Pauvres comme jobs

Acerbe, drôle et autobiographique, Salaire net et monde de brutes livre, sous forme de série animée, un tableau juste du travail temporaire.

Jean-Claude Renard  • 9 mars 2016 abonné·es
Pauvres comme jobs
© **Salaire net et monde de brutes**, tous les jours, à 20 h 45, sur Arte, jusqu’au 1er mai. Photo : Arte

C’est un couple qui passe beaucoup de temps à la laverie automatique, ou bien reclus dans son appartement mansardé exigu. Un couple sans le sou, englué dans la précarité, rivé à son portable décroché à tout moment, en quête du moindre petit boulot, répondant aux sollicitations d’une agence, Avenir Intérim.

Des coups de fil enthousiastes, euphoriques, sûrs de proposer le « job qu’il vous faut ». Qui pour être le « nouveau visage du prêt-à-porter » (après toutefois une demi-journée de formation) ; qui pour faire le commis ou le vestiaire au raout d’une boîte de commerce ; qui pour marner dans une start-up versée dans la hotline, s’avérant une ligne porno ; qui pour livrer des pizzas, sortir en homme-sandwich ou en potiche, tenir une caisse…

Faut bien payer son loyer, acquitter ses dettes à la pharmacie, croûter enfin (une obsession du couple, qui joue régulièrement les glaneurs).

Autant de jobs confrontés aux pires assauts des pires conneries, dotés d’un taux horaire misérable. 12,80 euros x 6 heures = 76,80 euros pour passer le micro dans un séminaire pharmaceutique ; 7,01 euros x 105 heures = 736,05 euros pour préparer une immonde tambouille ; ou encore 34 euros pour tester des crèmes de soin.
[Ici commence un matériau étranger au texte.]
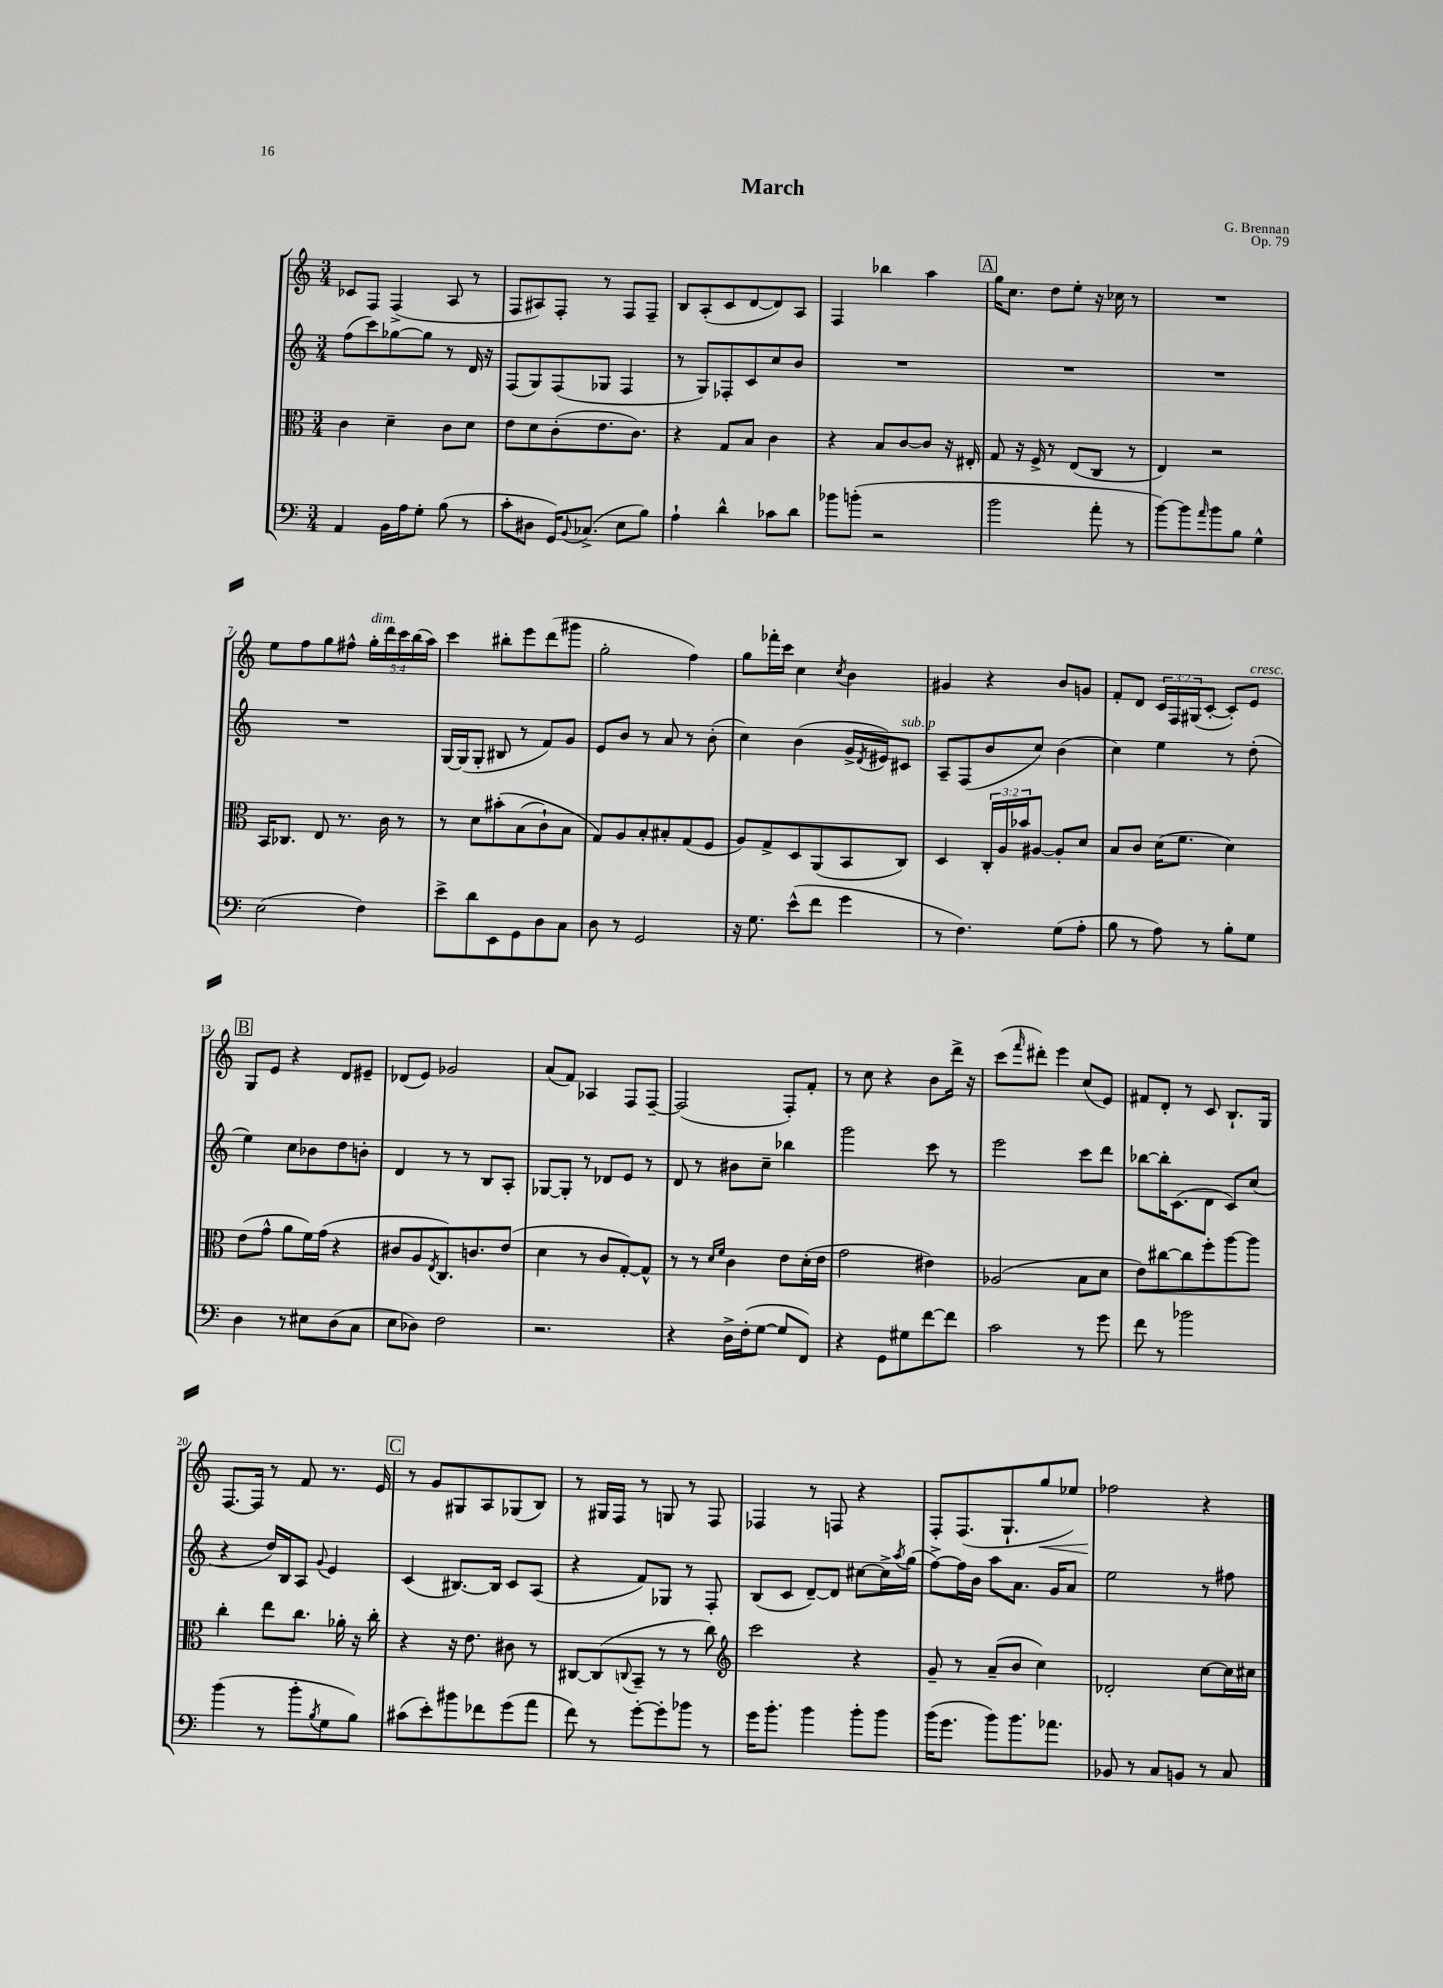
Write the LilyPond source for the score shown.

\header { title = "March" composer = "G. Brennan" opus = "Op. 79" }
<<
\new StaffGroup <<
\new Staff = "s0" {
    \clef treble \key c \major \numericTimeSignature \time 3/4 \override Staff.TupletNumber.text = #tuplet-number::calc-fraction-text
    ces'8 f8 f4->( a8 r8 |
    f8 ais8) f8-. r8 f8 f8-- |
    b8 a8-.( c'8 d'8~ d'8) a8 |
    f4 bes''4 a''4 |
    \mark \markup { \box "A" } g''16 c''8. d''8 e''8-. r16 ces''16 r8 |
    R2. |
    e''8 f''8 g''8 fis''8-^ \tuplet 5/4 { g''16-.^\markup { \italic "dim." } d'''16 c'''16 b''16( a''16) } |
    c'''4 bis''8-. e'''8 d'''8( gis'''8 |
    g''2-. f''4) |
    g''8 fes'''16-. c'''16 c''4 \acciaccatura { c''8 } b'4 |
    gis'4 r4 b'8 g'8 |
    f'8-. d'8 \tuplet 3/2 { c'16 f16 gis16( } c'8~-. c'8-.) e'8^\markup { \italic "cresc." } |
    \mark \markup { \box "B" } g8 e'8 r4 d'8 eis'8-- |
    des'8( e'8) ges'2 |
    a'8( f'8) aes4 f8 f8~-- |
    f2( f8-.) f'8-. |
    r8 c''8 r4 b'8 d'''16-> r16 |
    c'''8( \grace { f'''16 } dis'''8-.) e'''4 c''8( e'8) |
    fis'8 d'8-. r8 c'8 b8.-! g16 |
    f8.~ f16 r8 f'8 r8. e'16 |
    \mark \markup { \box "C" } r8 g'8 gis8 a8 ges8( b8) |
    r8 gis16 f16 r8 g8 r8 f8 |
    fes4 r8 f8 r4 |
    f8-. f8.( g8.-! g''8\< ees''8) |
    fes''2\! r4 \bar "|." |
}
\new Staff = "s1" {
    \clef treble \key c \major \numericTimeSignature \time 3/4
    f''8( c'''8) ges''8~ ges''8 r8 d'16 r16 |
    f8( g8) f8( ges8 f4 |
    r8 g8) fes8-. c'8 c''8 b'8 |
    R2. |
    \mark \markup { \box "A" } R2. |
    R2. |
    R2. |
    g16~ g16( g8-. bis8 r8 f'8) g'8 |
    e'8 b'8 r8 a'8 r8 b'8-.( |
    c''4) b'4( g'16-> \acciaccatura { d'8 } eis'16) cis'8^\markup { \italic "sub. p" } |
    a8-- f8( b'8 c''8) b'4( |
    c''4) e''4 r8 d''8-.( |
    \mark \markup { \box "B" } e''4) c''8 bes'8 d''8 b'8-. |
    d'4 r8 r8 b8 a8-. |
    ges8~ ges8-. r8 des'8 e'8 r8 |
    d'8 r8 bis'8 c''8-- bes''4 |
    g'''2 c'''8 r8 |
    e'''2 c'''8 d'''8 |
    bes''8~ bes''16-. c'8.( d'8 c'8) c''8( |
    r4 d''16) b16 a8 \appoggiatura { g'8 } e'4 |
    \mark \markup { \box "C" } c'4( bis8.~) bis16 c'8 a8( |
    r4 f'8) ges8 r8 f8-. |
    b8( c'8 d'8~--) d'8 cis''8~ cis''16-> \acciaccatura { a''8 } g''16( |
    f''8~->) f''16 b'16 a''8 a'8. g'16 a'8 |
    e''2 r8 fis''8 \bar "|." |
}
\new Staff = "s2" {
    \clef alto \key c \major \numericTimeSignature \time 3/4 \override Staff.TupletNumber.text = #tuplet-number::calc-fraction-text
    c'4 d'4-- c'8 d'8 |
    e'8 d'8 c'8-.( e'8. c'8.) |
    r4 g8 b8 c'4 |
    r4 b8 c'8~ c'8 r16 eis16-. |
    \mark \markup { \box "A" } g8 r16 f16-> r8 e8( c8 r8 |
    e4) r2 |
    b,16 ces8. e8 r8. c'16 r8 |
    r8 d'8 bis'8-.\( b8( c'8-!) b8 |
    g8\) a8 b8-. bis8-. g8( f8 |
    a8) g8-> d8 a,8( b,8 c8) |
    d4 \tuplet 3/2 { c16-. a16 bes'16 } ais8~ ais8-. d'8 |
    b8 c'8 d'16( f'8. d'4) |
    \mark \markup { \box "B" } e'8( g'8-^ a'8 f'16) g'16( r4 |
    cis'8 a8 \acciaccatura { e8 } c8.) c'8. e'8( |
    d'4 r8 c'8 g8~-.) g8-^ |
    r8 r8 \grace { d'16 f'16 } c'4 e'8 d'16-.( e'16 |
    g'2 eis'4) |
    aes2( b8 d'8 |
    e'8) cis''8~ cis''8 f''8-. a''8~ a''8 |
    c''4-. e''8 c''8. aes'16-. r16 c''16-. |
    \mark \markup { \box "C" } r4 r16 e'8. cis'8 r8 |
    cis8~ cis8( \appoggiatura { c8 } b,8-- r8 r8 c''8) |
    \clef treble c'''2 r4 |
    g'8-- r8 a'8--( b'8 c''4) |
    des'2-. c''8~ c''16 cis''16 \bar "|." |
}
\new Staff = "s3" {
    \clef bass \key c \major \numericTimeSignature \time 3/4
    a,4 b,16 a16 g8-. b8( r8 |
    c'8-. dis8 g,16) \appoggiatura { b,8 } ces8.->( e8 b8) |
    a4-! d'4-^ ces'8 d'8 |
    bes'8 b'8-.( r2 |
    \mark \markup { \box "A" } b'2 a'8-. r8 |
    b'8~) b'8 \grace { a'16 } b'8 b8 g4-^ |
    e2( f4) |
    e'8-> d'8 e,8 g,8 d8 c8 |
    d8 r8 g,2 |
    r16 g8. e'8-^( f'8 g'4 |
    r8 f4.) g8( a8-. |
    b8 r8 a8) r8 b8-. g8 |
    \mark \markup { \box "B" } d4 r8 eis8 d8( c8 |
    e8 des8) f2 |
    r2. |
    r4 d16-> f16-.( g8~ g8 f,8) |
    r4 g,8 gis8 f'8~ f'8 |
    c'2 r8 g'8 |
    f'8 r8 bes'2 |
    b'4( r8 b'8-. \acciaccatura { b8 } g8 b8) |
    \mark \markup { \box "C" } cis'8( e'8-.) bis'8 fes'8 g'8( a'8 |
    f'8) r8 g'8~-. g'8-. bes'8 r8 |
    g'16 b'8.-. b'4 b'8-. b'8 |
    b'16( g'8. b'8) b'8. aes'8. |
    bes,8 r8 c8 b,8 r8 c8 \bar "|." |
}
>>
>>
Pas bézef. Chaque fois, un décalage entre la proposition et la réalité du travail sur le terrain. Tant pour une assistante de vie scolaire confrontée aux méandres absurdes de l’administration, tant pour un « célèbre traiteur » qui vous promet de tourbillonner dans un bouillon de saveurs mais vous plonge dans une usine agroalimentaire enquillant ses intestins de zébu à raison de quarante cervelas par minute, dans un univers à la chaîne délétère.

Pas de hasard si ces pérégrinations sonnent juste. Elles sont inspirées de faits réels, longtemps vécus par les auteurs, Élise Griffon et Sébastien Marnier. Elle en illustratrice et scénariste, lui en auteur réalisateur avaient livré leurs chroniques sur un blog (hébergé par Libération) il y a quatre ans, avant de publier ce Salaire net et monde de brutes dans une BD (Delcourt). Plutôt que de rendre une copie tragique et amère de ce monde du travail temporaire (lequel ne manque jamais de titres pompeux et ridicules), ils ont choisi une tonalité humoristique, féroce et acerbe, maintenant déclinée en une série d’animation.

Un trait coloré et simple, dépouillé et quasi enfantin, parfois minimaliste, mais visant à l’essentiel, et rudement efficace, servant le propos. Où se bousculent, en trente épisodes de trois minutes, des patrons odieux, des supérieurs mesquins, des clients hargneux et méprisants, des employés toujours plus abusés, écrasés. Sans caricature. On s’y croirait presque.